Drummer Patrick Carney and singer/guitarist Dan Auerbach have grown from being the other color-coded Midwest indie blues rock duo into a very popular (and commercially viable) rock band, selling out theaters and amphitheaters in the States, Europe and Australia. They're now a favorite of the media/blogosphere and have been co-signed by several rock legends, including Robert Plant and Rod Stewart.
The Firestone High grads' latest album, the groove-heavy Brothers, debuted at No. 3 on the Billboard 200 and the band has been on a triumphant world tour, which stopped in Cleveland Saturday night for a sold-out show at Nautica Pavilion.
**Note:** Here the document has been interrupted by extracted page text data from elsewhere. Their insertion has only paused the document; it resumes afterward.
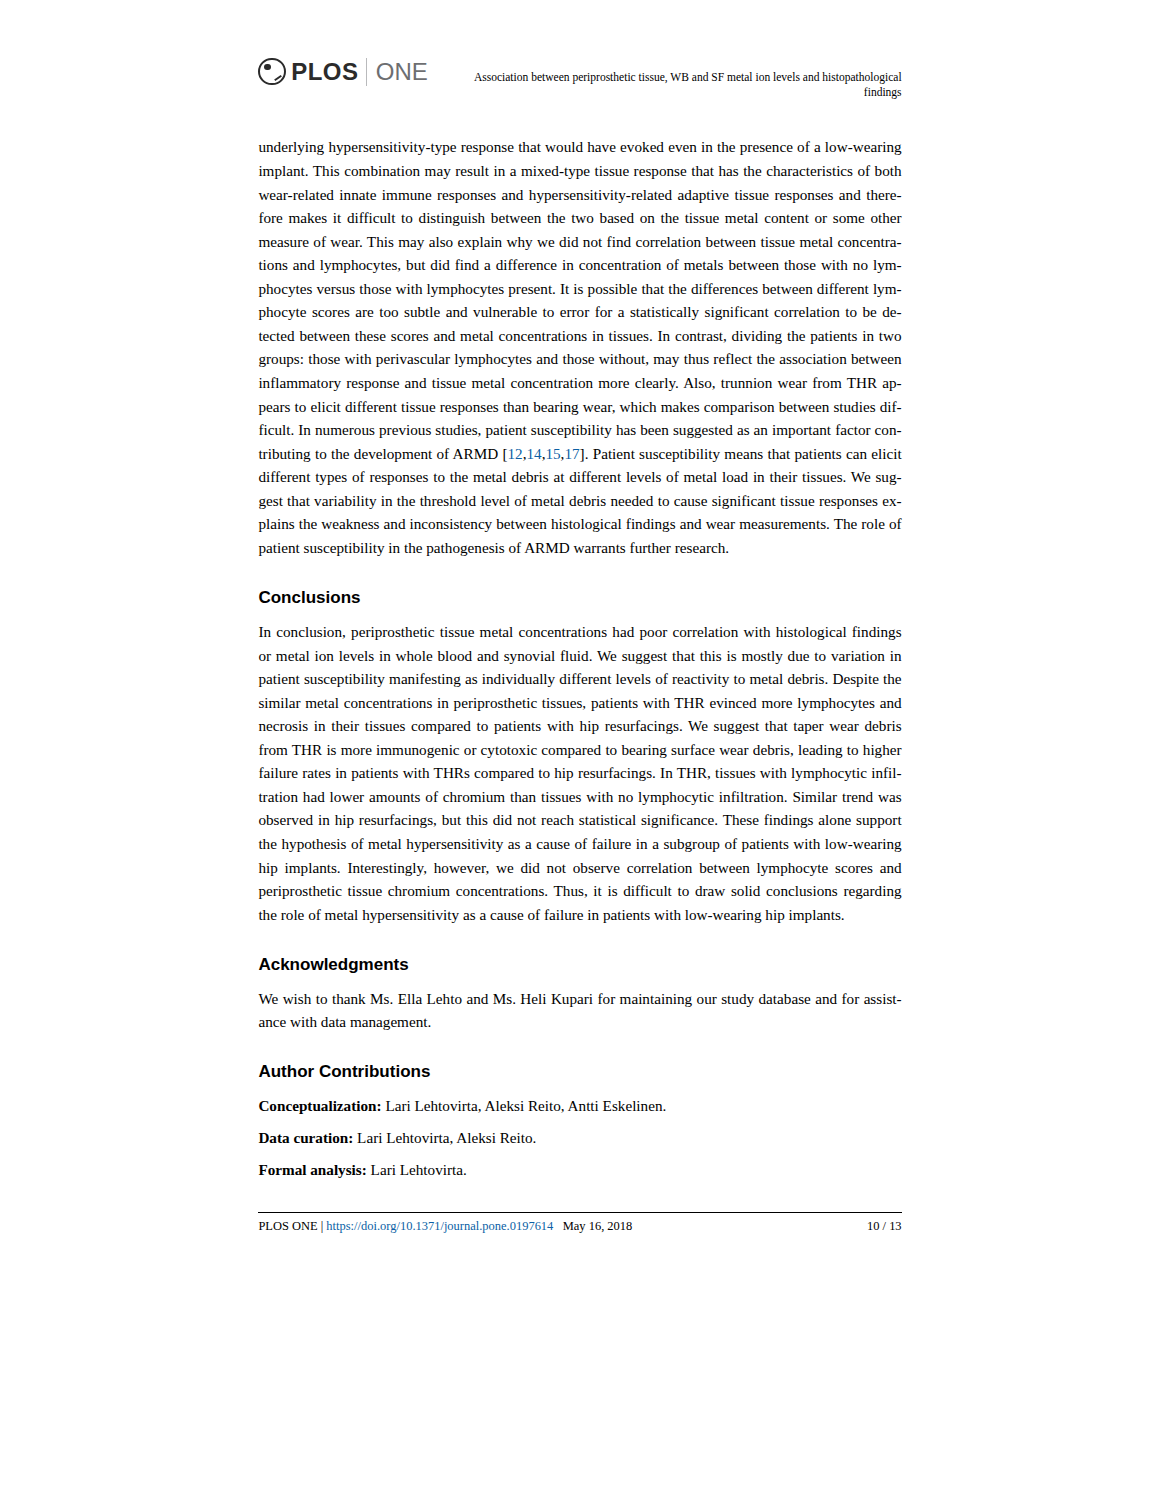PLOS ONE
Association between periprosthetic tissue, WB and SF metal ion levels and histopathological findings
underlying hypersensitivity-type response that would have evoked even in the presence of a low-wearing implant. This combination may result in a mixed-type tissue response that has the characteristics of both wear-related innate immune responses and hypersensitivity-related adaptive tissue responses and therefore makes it difficult to distinguish between the two based on the tissue metal content or some other measure of wear. This may also explain why we did not find correlation between tissue metal concentrations and lymphocytes, but did find a difference in concentration of metals between those with no lymphocytes versus those with lymphocytes present. It is possible that the differences between different lymphocyte scores are too subtle and vulnerable to error for a statistically significant correlation to be detected between these scores and metal concentrations in tissues. In contrast, dividing the patients in two groups: those with perivascular lymphocytes and those without, may thus reflect the association between inflammatory response and tissue metal concentration more clearly. Also, trunnion wear from THR appears to elicit different tissue responses than bearing wear, which makes comparison between studies difficult. In numerous previous studies, patient susceptibility has been suggested as an important factor contributing to the development of ARMD [12,14,15,17]. Patient susceptibility means that patients can elicit different types of responses to the metal debris at different levels of metal load in their tissues. We suggest that variability in the threshold level of metal debris needed to cause significant tissue responses explains the weakness and inconsistency between histological findings and wear measurements. The role of patient susceptibility in the pathogenesis of ARMD warrants further research.
Conclusions
In conclusion, periprosthetic tissue metal concentrations had poor correlation with histological findings or metal ion levels in whole blood and synovial fluid. We suggest that this is mostly due to variation in patient susceptibility manifesting as individually different levels of reactivity to metal debris. Despite the similar metal concentrations in periprosthetic tissues, patients with THR evinced more lymphocytes and necrosis in their tissues compared to patients with hip resurfacings. We suggest that taper wear debris from THR is more immunogenic or cytotoxic compared to bearing surface wear debris, leading to higher failure rates in patients with THRs compared to hip resurfacings. In THR, tissues with lymphocytic infiltration had lower amounts of chromium than tissues with no lymphocytic infiltration. Similar trend was observed in hip resurfacings, but this did not reach statistical significance. These findings alone support the hypothesis of metal hypersensitivity as a cause of failure in a subgroup of patients with low-wearing hip implants. Interestingly, however, we did not observe correlation between lymphocyte scores and periprosthetic tissue chromium concentrations. Thus, it is difficult to draw solid conclusions regarding the role of metal hypersensitivity as a cause of failure in patients with low-wearing hip implants.
Acknowledgments
We wish to thank Ms. Ella Lehto and Ms. Heli Kupari for maintaining our study database and for assistance with data management.
Author Contributions
Conceptualization: Lari Lehtovirta, Aleksi Reito, Antti Eskelinen.
Data curation: Lari Lehtovirta, Aleksi Reito.
Formal analysis: Lari Lehtovirta.
PLOS ONE | https://doi.org/10.1371/journal.pone.0197614 May 16, 2018
10 / 13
Just like its predecessor, Attack & Release, much of the new album goes beyond the two-man blues-rock stomp. To adequately bring those newer songs to the stage, the band has brought along a bassist and keyboardist. But rather than force bass and keys parts onto their old material, the show and 21-song set list started with just Pat and Dan and the familiar thump and heavy-fuzz riffage of Thickfreakness.
They energetically whipped through a string of early songs, Girl Is on My Mind, 10 a.m. Automatic and a lengthy jam on fan favorite The Breaks.
Keyboardist Leon Michels and bassist Nick Movshon joined the band about halfway through to add to a combo platter of new songs, including the crowd-pleasing Everlasting Light, Next Girl, the noirish Chop and Change from the Twilight Saga: Eclipse soundtrack, a singalong Howlin' for You and a whistle-along Tighten Up.
Unfortunately, the hot, muggy still air and the unique sonics of Nautica made the full-band mix muddy, neutralizing the impact of both the keys and the bass on songs such as Ten Cent Pistol and the loping, funky Sinister Kid.